One of the first challenges was adjusting the menu for the seasons and finding good ingredients.

He decided early on that the best source for bread was his own kitchen; he’s been baking multigrain loaves each day for years. Getting good, fresh seafood requires frequent trips to a market in Washington. But Pascal buys his produce, some meats and cheeses from local farmers, many of them Amish and Mennonite. He travels about 30 miles to Springs, Pennsylvania, for more.

“There’s a produce auction in Springs,” he says, “and this time of year, right now, it’s like being in a candy store.”

Leeks are a big part of French cuisine, but not Garrett County farming. So, for a time, Pascal convinced an Amish family to grow them for his kitchen. He’s also harvested, cooked and pickled wild ramps, the small leek-like plant primarily found in the eastern Appalachians each spring.

The Fontaines make preserves from local fruits and berries; the inn’s entrance hallway is stocked with jars of jams from strawberries, peaches, pears and blackberries.

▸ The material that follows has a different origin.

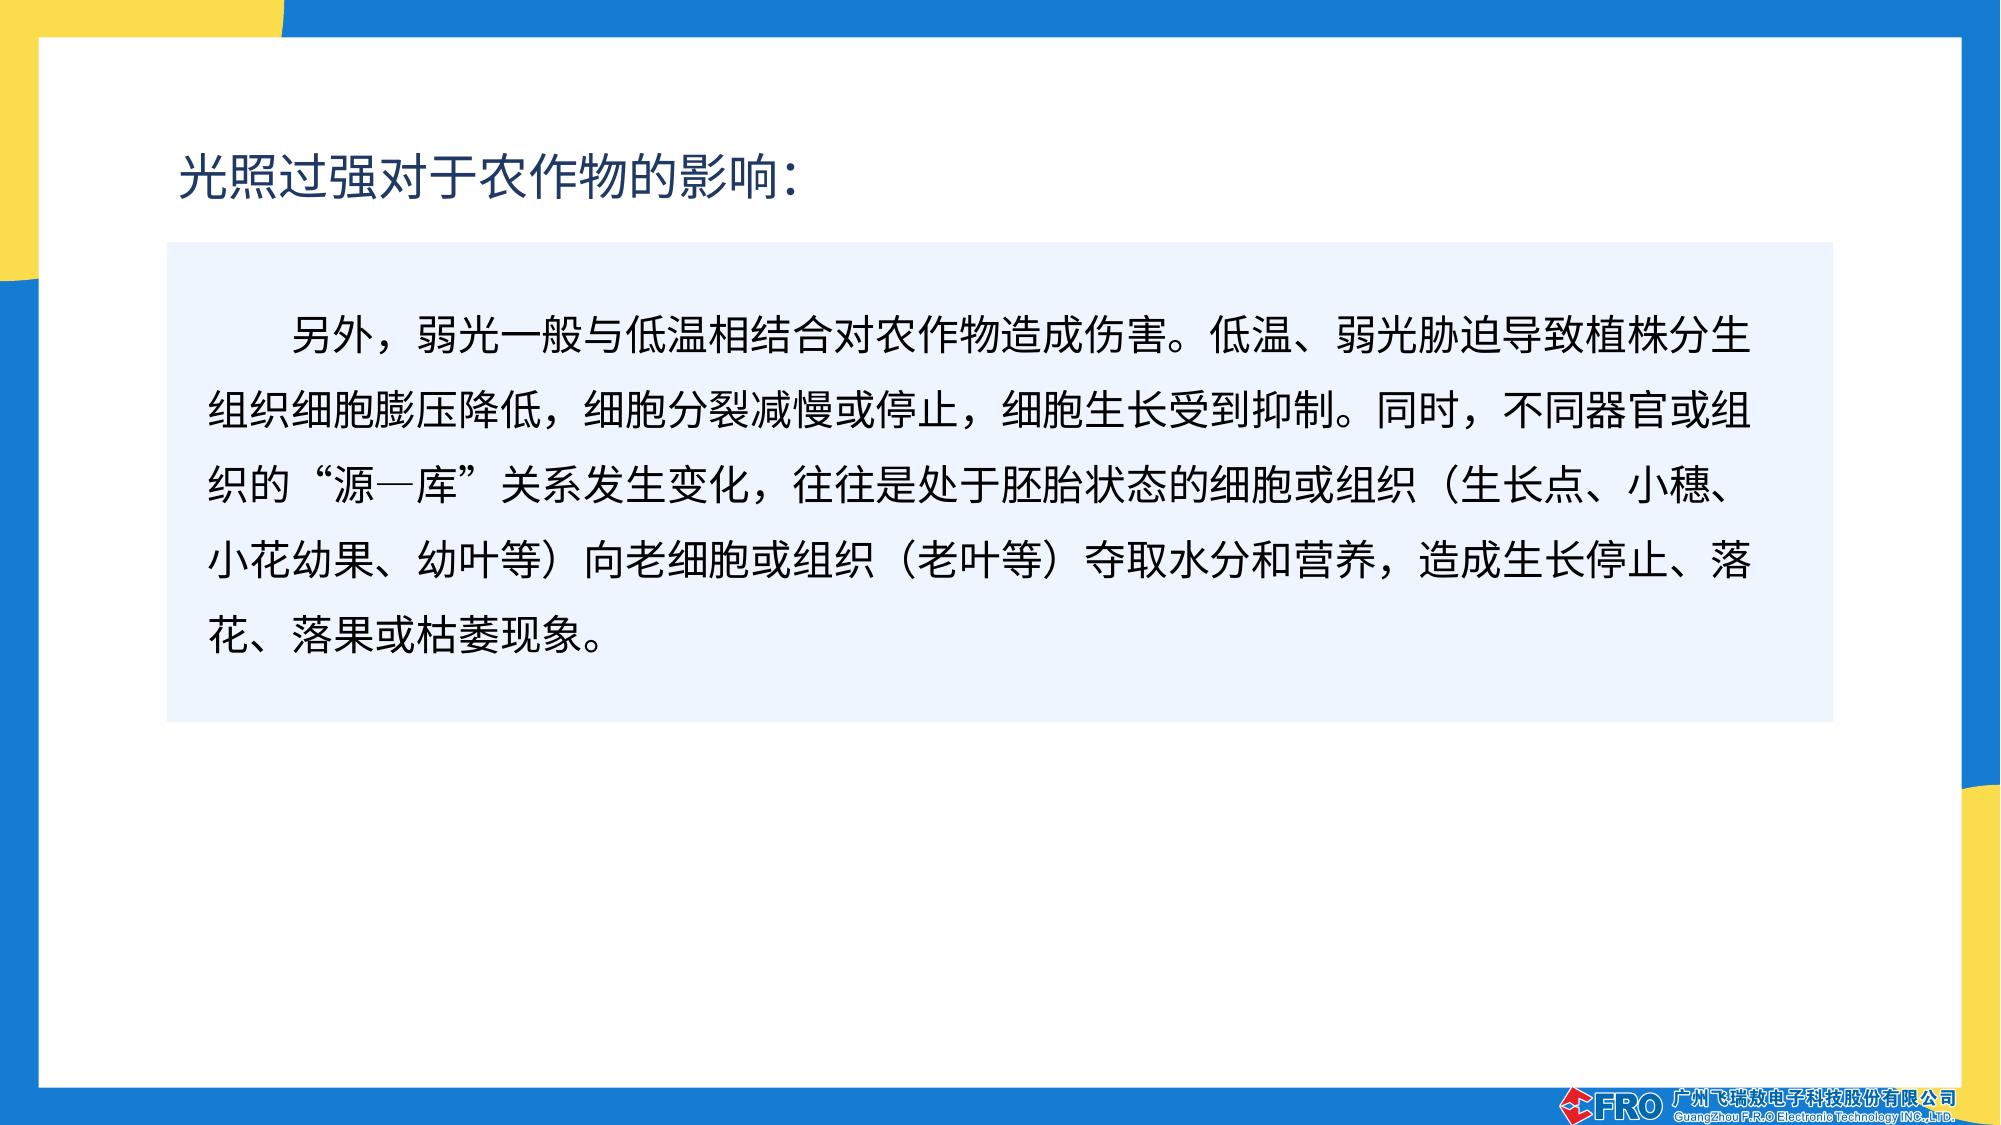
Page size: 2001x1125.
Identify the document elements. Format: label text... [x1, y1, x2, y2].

text_box 光照过强对于农作物的影响： [163, 137, 1144, 213]
text_box 另外，弱光一般与低温相结合对农作物造成伤害。低温、弱光胁迫导致植株分生组织细胞膨压降低，细胞分裂减慢或停止，细胞生长受到抑制。同时，不同器官或组织的“源—库”关系发生变化，往往是处于胚胎状态的细胞或组织（生长点、小穗、小花幼果、幼叶等）向老细胞或组织（老叶等）夺取水分和营养，造成生长停止、落花、落果或枯萎现象。 [166, 241, 1834, 723]
picture [1559, 1087, 1956, 1125]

Pascal creates his own pastries, too, and the standard menu includes his dark chocolate pâté.

The inn’s prime season is Memorial Day to Labor Day. It’s open only on weekends the rest of the year. All the entrees come with “special occasion prices,” something that made sense once we ate and found Pascal’s dishes superb, once we understood the primarily summer business model and appreciated the need for maintenance of the old inn.

And, of course, there’s the peaceful atmosphere of the porch, the sense of history, the hummingbird softly buzzing by.